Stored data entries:

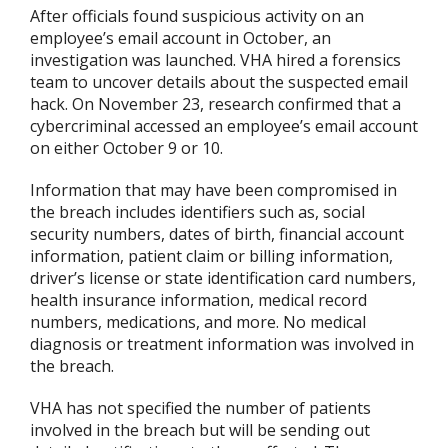
After officials found suspicious activity on an
employee’s email account in October, an
investigation was launched. VHA hired a forensics
team to uncover details about the suspected email
hack. On November 23, research confirmed that a
cybercriminal accessed an employee’s email account
on either October 9 or 10.
Information that may have been compromised in
the breach includes identifiers such as, social
security numbers, dates of birth, financial account
information, patient claim or billing information,
driver’s license or state identification card numbers,
health insurance information, medical record
numbers, medications, and more. No medical
diagnosis or treatment information was involved in
the breach.
VHA has not specified the number of patients
involved in the breach but will be sending out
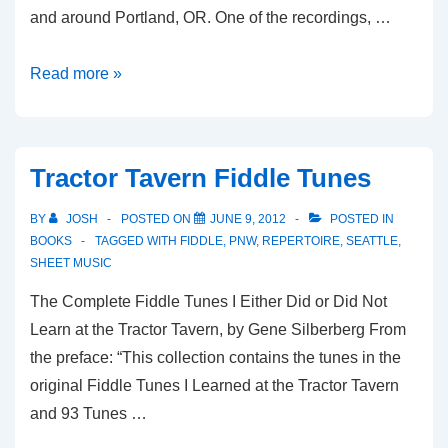
and around Portland, OR. One of the recordings, …
The
Read more »
Portland
Collection(s)
Tractor Tavern Fiddle Tunes
BY
JOSH
POSTED ON
JUNE 9, 2012
POSTED IN
BOOKS
TAGGED WITH
FIDDLE
,
PNW
,
REPERTOIRE
,
SEATTLE
,
SHEET MUSIC
The Complete Fiddle Tunes I Either Did or Did Not
Learn at the Tractor Tavern, by Gene Silberberg From
the preface: “This collection contains the tunes in the
original Fiddle Tunes I Learned at the Tractor Tavern
and 93 Tunes …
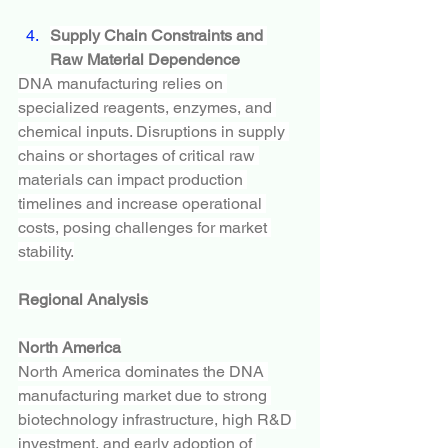
Supply Chain Constraints and 
Raw Material Dependence
DNA manufacturing relies on 
specialized reagents, enzymes, and 
chemical inputs. Disruptions in supply 
chains or shortages of critical raw 
materials can impact production 
timelines and increase operational 
costs, posing challenges for market 
stability.
Regional Analysis
North America
North America dominates the DNA 
manufacturing market due to strong 
biotechnology infrastructure, high R&D 
investment, and early adoption of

Work instruction
Report the number of lines in the entries where the word "more" occurs, and add nothing else.

Written solution
2